Юпп печально, возвышенно качает головой. Какое-то время мы молчим, тесно прижавшись друг к другу, чтобы было теплее. Ночь сырая, холодная, небо затянуто облаками, время от времени принимается дождь. Тогда плащ-палатки, на которых мы сидим, перекочевывают нам на голову.
На горизонте вспыхивает пламя орудий. Такое уютное, что кажется, там теплее. От артиллерийских сполохов отделяются пестрые, серебристые цветы ракет.

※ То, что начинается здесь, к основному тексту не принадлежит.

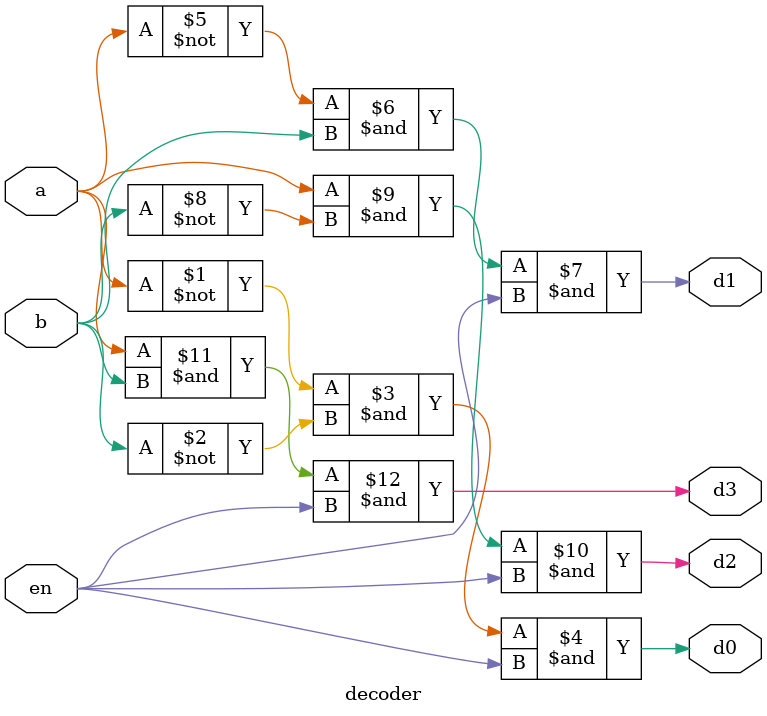
<source format=v>
module decoder(
  input a, b, en,
  output d0, d1, d2, d3
);
  // Continuous assignment of decoder outputs
  assign d0 = (~a) & (~b) & en;
  assign d1 = (~a) & b & en;
  assign d2 = a & (~b) & en;
  assign d3 = a & b & en;
endmodule

</source>
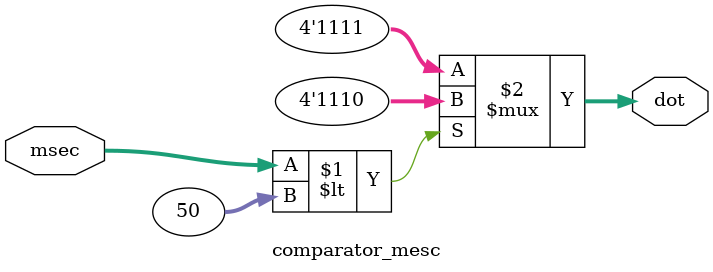
<source format=v>
`timescale 1ns / 1ps

module fnd_controller (
    input [15:0] dist,
    // input [6:0] msec,
    // input [5:0] sec,
    // min,
    // input [4:0] hour,
    input clk,
    reset,
    input sw_mode,
    output [7:0] fnd_font,
    output [3:0] fnd_comm
);

    // wire [3:0] w_digit_msec_1, w_digit_msec_10;
    // wire [3:0] w_digit_sec_1, w_digit_sec_10;
    // wire [3:0] w_digit_min_1, w_digit_min_10;
    // wire [3:0] w_digit_hour_1, w_digit_hour_10;
    wire [3:0] w_bcd;
    wire [2:0] w_seg_sel;
    wire w_clk_1khz;


    // wire [3:0] w_msec_sec, w_min_hour;
    // wire [3:0] dot;

    clock_divider U_clock_divider (
        .clk  (clk),
        .rst  (reset),
        .o_clk(w_clk_1khz)
    );

    // tick_generator_dp U_tick_generator_dp (
    //     .clk  (clk),
    //     .rst  (reset),
    //     .dp_tick(dp_tick)
    // );

    counter_8 U_counter_8 (
        .clk  (w_clk_1khz),
        .rst  (reset),
        .count(w_seg_sel)
    );

    decoder_3x8 U_decoder_3x8 (
        .seg_sel (w_seg_sel),
        .seg_comm(fnd_comm)
    );

    
    digit_splitter #(
        .BIT_WIDTH(7)
    ) U_msec_digit_splitter (
        .bcd(msec),
        .digit_1(w_digit_msec_1),
        .digit_10(w_digit_msec_10)
    );

    digit_splitter #(
        .BIT_WIDTH(6)
    ) U_sec_digit_splitter (
        .bcd(sec),
        .digit_1(w_digit_sec_1),
        .digit_10(w_digit_sec_10)
    );

    digit_splitter #(
        .BIT_WIDTH(6)
    ) U_min_digit_splitter (
        .bcd(min),
        .digit_1(w_digit_min_1),
        .digit_10(w_digit_min_10)
    );

    digit_splitter #(
        .BIT_WIDTH(5)
    ) U_hour_digit_splitter (
        .bcd(hour),
        .digit_1(w_digit_hour_1),
        .digit_10(w_digit_hour_10)
    );

    //
    mux_8x1 U_mux_8x1_msec_sec (
        .sel(w_seg_sel),
        .a0 (w_digit_msec_1),
        .a1 (w_digit_msec_10),
        .a2 (w_digit_sec_1),
        .a3 (w_digit_sec_10),
        .a4 (4'hf),
        .a5 (4'hf),
        .a6 (dot),
        .a7 (4'hf),
        .b  (w_msec_sec)
    );

    mux_8x1 U_mux_8x1_min_hour (
        .sel(w_seg_sel),
        .a0 (w_digit_min_1),
        .a1 (w_digit_min_10),
        .a2 (w_digit_hour_1),
        .a3 (w_digit_hour_10),
        .a4 (4'hf),
        .a5 (4'hf),
        .a6 (dot),
        .a7 (4'hf),
        .b  (w_min_hour)
    );

    // mux_2x1 U_mux_2x1 (
    //     .sel(sw_mode),
    //     .a0 (w_msec_sec),
    //     .a1 (w_min_hour),
    //     .b  (w_bcd)
    // );

    bcdtoseg U_bcdtoseg (
        .bcd(w_bcd),
        .seg(fnd_font)
    );
    
    comparator_mesc U_comparator_msec(  
        .msec(msec),
        .dot(dot)
    );

endmodule

module clock_divider (
    input clk,
    rst,
    output reg o_clk
);
    parameter COUNT = 100_000; // 1ms
    // $clog2 숫자를 나타내는데 필요한 비트 수 계산
    reg [$clog2(COUNT)-1:0] r_counter;

    always @(posedge clk or posedge rst) begin
        if (rst) begin
            r_counter <= 0;
            o_clk <= 0;
        end else begin
            if (r_counter == (COUNT/2) - 1) begin
                r_counter <= 0;
                o_clk <= ~o_clk;  // **토글 방식으로 변경**
            end else begin
                r_counter <= r_counter + 1;
            end
        end
    end
endmodule


// 8진 counter
module counter_8 (
    input clk,
    rst,
    output reg [2:0] count
);
    // 순차회로에서는 = 대신 <= 사용
    // 순차회로 -> 주기가 생겨서 행동을 나눌 수 있음
    always @(posedge clk, posedge rst) begin // clk의 상승 엣지 발생, reset이 눌릴 때
        if (rst) begin
            count <= 0;
        end else begin
            count <= count + 1;
        end
    end

endmodule

// 3x8 decoder
module decoder_3x8 (
    input [2:0] seg_sel,
    output reg [3:0] seg_comm
);
    // 2x4 decoder
    always @(seg_sel) begin
        case (seg_sel)
            3'b000:  seg_comm = 4'b1110;
            3'b001:  seg_comm = 4'b1101;
            3'b010:  seg_comm = 4'b1011;
            3'b011:  seg_comm = 4'b0111;
            3'b100:  seg_comm = 4'b1110;
            3'b101:  seg_comm = 4'b1101;
            3'b110:  seg_comm = 4'b1011;
            3'b111:  seg_comm = 4'b0111;
            default: seg_comm = 4'b1111;
        endcase
    end

endmodule

module digit_splitter #(
    parameter BIT_WIDTH = 7
) (
    input [BIT_WIDTH-1:0] bcd,
    output [3:0] digit_1, digit_10
);

    assign digit_1  = bcd % 10;  // 1의 자리
    assign digit_10 = bcd / 10 % 10;  // 10의 자리

endmodule

module mux_8x1 (
    input [2:0] sel,
    input [3:0] a0,
    input [3:0] a1,
    input [3:0] a2,
    input [3:0] a3,
    input [3:0] a4,
    input [3:0] a5,
    input [3:0] a6,
    input [3:0] a7,
    output reg [3:0] b
);

    always @(*) begin
        case (sel)
            3'b000:  b = a0;
            3'b001:  b = a1;
            3'b010:  b = a2;
            3'b011:  b = a3;
            3'b100:  b = a4;
            3'b101:  b = a5;
            3'b110:  b = a6;
            3'b111:  b = a7;
            default: b = 4'hf;
        endcase
    end

endmodule

module mux_2x1 (
    input sel,
    input [3:0] a0,
    input [3:0] a1,
    output reg [3:0] b
);

    always @(*) begin
        case (sel)
            1'b0: b = a0;
            1'b1: b = a1;
            default: b = 4'hf;
        endcase
    end

endmodule


// module mux_4x1 (
//     input [1:0] sel,
//     input [3:0] digit_1, digit_10, digit_100, digit_1000,
//     output reg [3:0] bcd
// );
//     // * : input 모두 감시, 아니면 개별 입력 선택 가능
//     // always : @이벤트 이하를 항상 감시한다. ()의 변화가 있으면, begin - end
//     // always구문 안에서 좌변은 반드시 reg 자료형 선언
//     always @(sel, digit_1, digit_10, digit_100, digit_1000) begin
//         case (sel)
//             2'b00: bcd = digit_1;
//             2'b01: bcd = digit_10;
//             2'b10: bcd = digit_100;
//             2'b11: bcd = digit_1000;
//             default: bcd = 4'bx;
//         endcase
//     end
// endmodule

module bcdtoseg (
    input [3:0] bcd,  // [7:0] SUM 값
    output reg [7:0] seg  // default가 wire이므로 reg로 변경
);

    // always 구문 출력으로 reg type을 가져야 한다. wire는 안 된다.
    always @(bcd) begin
        case (bcd)
            4'h0: seg = 8'hC0;
            4'h1: seg = 8'hF9;
            4'h2: seg = 8'hA4;
            4'h3: seg = 8'hB0;
            4'h4: seg = 8'h99;
            4'h5: seg = 8'h92;
            4'h6: seg = 8'h82;
            4'h7: seg = 8'hF8;
            4'h8: seg = 8'h80;
            4'h9: seg = 8'h90;
            4'hA: seg = 8'h88;
            4'hB: seg = 8'h83;
            4'hC: seg = 8'hC6;
            4'hD: seg = 8'hA1;
            4'hE: seg = 8'h7f; // dp on
            4'hF: seg = 8'hff;  // segment off
            default: seg = 8'hFF;

        endcase
    end
endmodule

module comparator_mesc (
    input [6:0] msec,
    output [3:0] dot
);

    assign dot = (msec<50)? 4'hE : 4'hF; // dot on/off
    
endmodule
</source>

Над развалинами хутора в дымчатом воздухе плывет большая красная луна.
– Как думаешь, доберемся до дома? – шепотом спрашивает Юпп.
Я пожимаю плечами.
– Говорят, да…
Юпп громко вздыхает.
– Теплая комната, диван, а вечером где-нибудь поужинать… Ты можешь себе это представить?

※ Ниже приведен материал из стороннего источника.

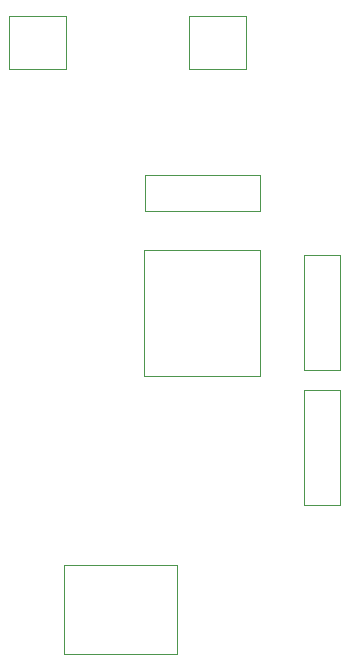
<source format=gbr>
%TF.GenerationSoftware,KiCad,Pcbnew,(5.1.8)-1*%
%TF.CreationDate,2021-08-08T22:25:58+05:30*%
%TF.ProjectId,1st,3173742e-6b69-4636-9164-5f7063625858,rev?*%
%TF.SameCoordinates,Original*%
%TF.FileFunction,Other,User*%
%FSLAX46Y46*%
G04 Gerber Fmt 4.6, Leading zero omitted, Abs format (unit mm)*
G04 Created by KiCad (PCBNEW (5.1.8)-1) date 2021-08-08 22:25:58*
%MOMM*%
%LPD*%
G01*
G04 APERTURE LIST*
%ADD10C,0.050000*%
G04 APERTURE END LIST*
D10*
%TO.C,D1*%
X58310000Y-44740000D02*
X53460000Y-44740000D01*
X58310000Y-49240000D02*
X58310000Y-44740000D01*
X53460000Y-49240000D02*
X58310000Y-49240000D01*
X53460000Y-44740000D02*
X53460000Y-49240000D01*
%TO.C,D2*%
X68700000Y-44740000D02*
X68700000Y-49240000D01*
X68700000Y-49240000D02*
X73550000Y-49240000D01*
X73550000Y-49240000D02*
X73550000Y-44740000D01*
X73550000Y-44740000D02*
X68700000Y-44740000D01*
%TO.C,R1*%
X78510000Y-74710000D02*
X81510000Y-74710000D01*
X81510000Y-74710000D02*
X81510000Y-64990000D01*
X81510000Y-64990000D02*
X78510000Y-64990000D01*
X78510000Y-64990000D02*
X78510000Y-74710000D01*
%TO.C,R2*%
X81510000Y-86140000D02*
X81510000Y-76420000D01*
X78510000Y-86140000D02*
X81510000Y-86140000D01*
X78510000Y-76420000D02*
X78510000Y-86140000D01*
X81510000Y-76420000D02*
X78510000Y-76420000D01*
%TO.C,R3*%
X64990000Y-61190000D02*
X74710000Y-61190000D01*
X64990000Y-58190000D02*
X64990000Y-61190000D01*
X74710000Y-58190000D02*
X64990000Y-58190000D01*
X74710000Y-61190000D02*
X74710000Y-58190000D01*
%TO.C,SW1*%
X67690000Y-91460000D02*
X67690000Y-98460000D01*
X67440000Y-98710000D02*
X58440000Y-98710000D01*
X58190000Y-98460000D02*
X58190000Y-91460000D01*
X58440000Y-91210000D02*
X67440000Y-91210000D01*
X58190000Y-98710000D02*
X58440000Y-98710000D01*
X58190000Y-98460000D02*
X58190000Y-98710000D01*
X58190000Y-91210000D02*
X58440000Y-91210000D01*
X58190000Y-91460000D02*
X58190000Y-91210000D01*
X67690000Y-91210000D02*
X67690000Y-91460000D01*
X67440000Y-91210000D02*
X67690000Y-91210000D01*
X67690000Y-98710000D02*
X67690000Y-98460000D01*
X67440000Y-98710000D02*
X67690000Y-98710000D01*
%TO.C,U1*%
X74740000Y-64490000D02*
X64940000Y-64490000D01*
X74740000Y-75190000D02*
X74740000Y-64490000D01*
X64940000Y-75190000D02*
X74740000Y-75190000D01*
X64940000Y-64490000D02*
X64940000Y-75190000D01*
%TD*%
M02*

</source>
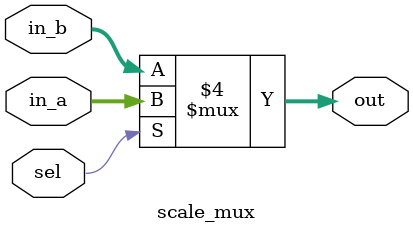
<source format=sv>
`timescale 1ns / 1ps


module scale_mux #(
    parameter WIDTH = 2
)(
    input logic [WIDTH-1:0] in_a,
    input logic [WIDTH-1:0] in_b,
    input logic sel,
    output logic [WIDTH-1:0] out
);

//sel=1'b1 ---> out= in_a;
//sel=1'b0 ---> out=in_b;

    always_comb begin
        if (sel == 1'b1) 
            out = in_a;
        else 
            out = in_b;
    end

endmodule

</source>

– Последний раз в увольнении я померил гражданское, – задумчиво говорю я, – мал́о стало, нужно новое.
Как чудн́о все это здесь звучит: гражданское, диван, ужин… Дурацкие мысли лезут в голову: кофе такой бывает, с сильным привкусом солдатского котелка – металла и ржавчины, так что, давясь и обжигаясь, приходится выплевывать его обратно.

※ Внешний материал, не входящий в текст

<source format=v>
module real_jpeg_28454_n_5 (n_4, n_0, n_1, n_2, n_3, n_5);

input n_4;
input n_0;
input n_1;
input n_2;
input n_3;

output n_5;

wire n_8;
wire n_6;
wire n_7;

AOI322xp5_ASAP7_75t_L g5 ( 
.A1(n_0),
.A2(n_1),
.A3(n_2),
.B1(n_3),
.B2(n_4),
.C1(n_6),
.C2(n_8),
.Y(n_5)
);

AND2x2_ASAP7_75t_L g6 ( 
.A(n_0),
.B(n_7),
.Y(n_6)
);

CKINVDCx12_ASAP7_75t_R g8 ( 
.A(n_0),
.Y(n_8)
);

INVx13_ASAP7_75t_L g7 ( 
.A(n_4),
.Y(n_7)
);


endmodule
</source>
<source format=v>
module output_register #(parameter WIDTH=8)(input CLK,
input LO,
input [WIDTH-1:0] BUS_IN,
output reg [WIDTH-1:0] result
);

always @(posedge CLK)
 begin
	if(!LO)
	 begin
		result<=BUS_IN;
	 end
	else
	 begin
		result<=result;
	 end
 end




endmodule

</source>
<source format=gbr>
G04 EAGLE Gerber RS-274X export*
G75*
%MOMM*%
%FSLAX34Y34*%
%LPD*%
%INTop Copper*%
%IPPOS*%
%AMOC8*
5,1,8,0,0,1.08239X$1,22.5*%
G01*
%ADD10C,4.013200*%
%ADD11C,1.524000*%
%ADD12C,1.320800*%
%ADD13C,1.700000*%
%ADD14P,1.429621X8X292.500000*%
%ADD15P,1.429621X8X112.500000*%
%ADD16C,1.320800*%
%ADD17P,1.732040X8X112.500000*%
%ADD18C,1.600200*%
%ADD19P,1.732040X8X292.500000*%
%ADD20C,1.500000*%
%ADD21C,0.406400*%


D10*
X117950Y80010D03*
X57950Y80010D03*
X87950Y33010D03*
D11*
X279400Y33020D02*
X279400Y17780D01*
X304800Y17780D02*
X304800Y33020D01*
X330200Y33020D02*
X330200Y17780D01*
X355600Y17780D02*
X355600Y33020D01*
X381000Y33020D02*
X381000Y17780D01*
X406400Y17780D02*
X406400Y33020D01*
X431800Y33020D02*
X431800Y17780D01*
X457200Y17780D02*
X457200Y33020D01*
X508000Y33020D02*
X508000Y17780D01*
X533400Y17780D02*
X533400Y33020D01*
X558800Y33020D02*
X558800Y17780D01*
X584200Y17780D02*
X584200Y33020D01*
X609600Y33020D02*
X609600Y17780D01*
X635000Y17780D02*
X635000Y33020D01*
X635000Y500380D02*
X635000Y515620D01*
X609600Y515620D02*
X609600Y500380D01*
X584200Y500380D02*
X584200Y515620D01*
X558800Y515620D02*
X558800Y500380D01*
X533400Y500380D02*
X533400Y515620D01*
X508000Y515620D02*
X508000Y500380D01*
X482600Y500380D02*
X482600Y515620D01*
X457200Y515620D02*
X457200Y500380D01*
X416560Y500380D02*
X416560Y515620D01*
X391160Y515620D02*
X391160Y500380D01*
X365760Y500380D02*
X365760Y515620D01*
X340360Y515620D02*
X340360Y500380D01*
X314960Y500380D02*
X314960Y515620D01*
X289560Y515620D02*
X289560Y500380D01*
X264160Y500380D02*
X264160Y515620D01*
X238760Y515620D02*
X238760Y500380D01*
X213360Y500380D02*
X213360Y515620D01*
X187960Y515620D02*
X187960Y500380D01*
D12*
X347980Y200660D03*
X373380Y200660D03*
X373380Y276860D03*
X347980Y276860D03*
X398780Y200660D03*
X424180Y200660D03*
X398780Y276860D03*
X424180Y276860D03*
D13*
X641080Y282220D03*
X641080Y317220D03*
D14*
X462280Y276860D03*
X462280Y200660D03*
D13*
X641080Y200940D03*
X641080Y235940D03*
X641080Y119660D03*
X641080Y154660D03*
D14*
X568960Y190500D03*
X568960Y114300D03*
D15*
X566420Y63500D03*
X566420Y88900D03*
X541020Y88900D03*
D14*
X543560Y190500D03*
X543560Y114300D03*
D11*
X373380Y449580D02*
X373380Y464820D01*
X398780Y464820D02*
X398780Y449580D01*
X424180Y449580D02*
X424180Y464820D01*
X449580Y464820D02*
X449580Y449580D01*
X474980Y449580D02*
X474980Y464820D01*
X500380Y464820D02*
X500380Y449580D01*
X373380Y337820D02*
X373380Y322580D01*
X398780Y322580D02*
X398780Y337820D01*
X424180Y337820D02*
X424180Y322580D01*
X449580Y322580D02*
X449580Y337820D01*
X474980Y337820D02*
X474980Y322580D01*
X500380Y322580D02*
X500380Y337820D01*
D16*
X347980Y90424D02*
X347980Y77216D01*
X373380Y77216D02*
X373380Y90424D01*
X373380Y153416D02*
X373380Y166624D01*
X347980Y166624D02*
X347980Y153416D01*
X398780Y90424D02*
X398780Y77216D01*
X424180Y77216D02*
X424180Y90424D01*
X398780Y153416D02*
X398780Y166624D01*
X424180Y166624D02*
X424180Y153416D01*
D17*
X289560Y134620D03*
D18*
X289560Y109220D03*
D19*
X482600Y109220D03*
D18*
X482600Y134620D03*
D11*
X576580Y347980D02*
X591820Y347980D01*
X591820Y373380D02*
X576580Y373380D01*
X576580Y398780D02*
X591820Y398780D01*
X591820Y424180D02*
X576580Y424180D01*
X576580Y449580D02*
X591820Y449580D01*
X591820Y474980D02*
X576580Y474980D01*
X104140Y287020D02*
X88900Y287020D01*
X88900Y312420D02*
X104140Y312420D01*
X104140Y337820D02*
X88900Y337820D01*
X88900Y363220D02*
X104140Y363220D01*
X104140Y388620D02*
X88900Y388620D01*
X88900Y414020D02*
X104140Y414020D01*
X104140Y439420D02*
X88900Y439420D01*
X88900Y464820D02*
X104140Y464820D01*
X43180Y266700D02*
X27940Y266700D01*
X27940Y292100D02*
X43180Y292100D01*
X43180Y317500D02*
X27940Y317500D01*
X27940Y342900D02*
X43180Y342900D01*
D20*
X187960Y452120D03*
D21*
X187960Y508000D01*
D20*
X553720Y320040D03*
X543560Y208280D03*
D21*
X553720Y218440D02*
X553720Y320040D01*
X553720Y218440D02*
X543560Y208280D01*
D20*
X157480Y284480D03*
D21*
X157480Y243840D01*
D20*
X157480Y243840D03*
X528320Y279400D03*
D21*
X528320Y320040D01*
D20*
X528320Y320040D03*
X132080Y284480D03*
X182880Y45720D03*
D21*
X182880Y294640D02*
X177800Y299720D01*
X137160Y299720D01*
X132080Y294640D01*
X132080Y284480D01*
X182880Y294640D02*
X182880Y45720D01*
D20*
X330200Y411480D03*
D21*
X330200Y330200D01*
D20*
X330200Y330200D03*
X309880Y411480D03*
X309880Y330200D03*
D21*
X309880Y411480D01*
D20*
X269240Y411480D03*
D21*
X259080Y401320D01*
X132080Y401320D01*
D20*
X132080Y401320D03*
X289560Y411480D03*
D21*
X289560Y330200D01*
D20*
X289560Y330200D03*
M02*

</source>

Юпп мечтательно ковыряет в носу.
– Черт подери, витрины, кафе и женщины.
– Да ты радуйся, если выберешься из этого дерьма, – говорю я, дыханием отогревая руки.
– Тоже верно. – Юпп натягивает плащ-палатку на тощие сутулые плечи. – А ты чем займешься потом?
Я смеюсь.
– Я-то? Боюсь, придется вернуться в училище. И мне, и Вилли, и Альберту, и даже вон Людвигу.
Я киваю назад, где у раздолбанного блиндажа лежит нечто, укрытое двумя шинелями.
– Ах ты, черт! Но вы ведь не вернетесь? – спрашивает Юпп.
– Не знаю. Боюсь, придется, – отвечаю я и непонятно почему начинаю злиться.
* * *
Нечто под шинелями шевелится. Высовывается бледное, узкое лицо, раздается тихий стон. Это лейтенант Людвиг Брайер, наш взводный, мы вместе учились. Уже несколько недель у него кровавый понос; это, конечно же, дизентерия, но он не хочет возвращаться в лазарет, предпочитая оставаться с нами, потому что мы все ждем мира и тогда сразу сможем забрать его с собой. Лазареты переполнены, почти никакого ухода, на этой койке ты уже чуть-чуть мертвее. Кругом все дохнут, а когда валяешься там один, получается заразно; не успеешь оглянуться, и каюк. Макс Вайль, наш санитар, достал Брайеру что-то наподобие жидкого гипса; тот его жует, чтоб кишки зацементировались и хоть что-нибудь удерживали. И все равно ему приходится спускать штаны по двадцать—тридцать раз в день.
Вот и сейчас Людвигу нужно отойти. Я помогаю ему зайти за угол, и он присаживается на корточки. Юпп делает мне знак рукой:
– Слышишь, опять.
– Что?
– Те гранаты.
Козоле ворочается и зевает. Потом поднимается, со значением смотрит на свой тяжелый кулак, косится на Юппа и говорит:
– Черт, если будешь тут еще заливать, готовь мешок для картошки. Отправишь домой вместе со своими костями.
Мы слушаем. Шипение и свист невидимых гранат прерываются странным протяжным, резким звуком, таким непонятным и новым, что у меня мурашки по коже.
– Газовые гранаты! – вскакивая, кричит Вилли Хомайер.
Тут мы все окончательно просыпаемся и напряженно вслушиваемся. Веслинг смотрит на небо.
– Да вон же они! Дикие гуси!
Под мрачными серыми облаками темной полосой тянется клин. Острие, нацеленное на луну, врезается в красный диск, отчетливо видны черные силуэты, угол, сложенный из множества крыльев, вереница, издающая незнакомый, сумасшедший гомон, затихающий вдали.
– Улетели, – ворчит Вилли. – Черт возьми, вот бы так же драпануть! Два крыла, и вперед!
Генрих Веслинг смотрит вслед гусям.
– Зима, – медленно говорит он. Веслинг крестьянин и в таких вещах разбирается.
Обессиленный Людвиг Брайер грустно прислоняется к стене и бормочет:
– Первый раз вижу перелетных гусей.
Козоле вдруг охватывает сильное возбуждение. Он трясет Веслинга, больше всего его интересует, крупнее ли дикие гуси, чем домашние.
– Примерно одинаковые, – отвечает Веслинг.
– Елки-моталки, – у Козоле от волнения трясутся щеки, – так там летит десятка два порций роскошного жаркого!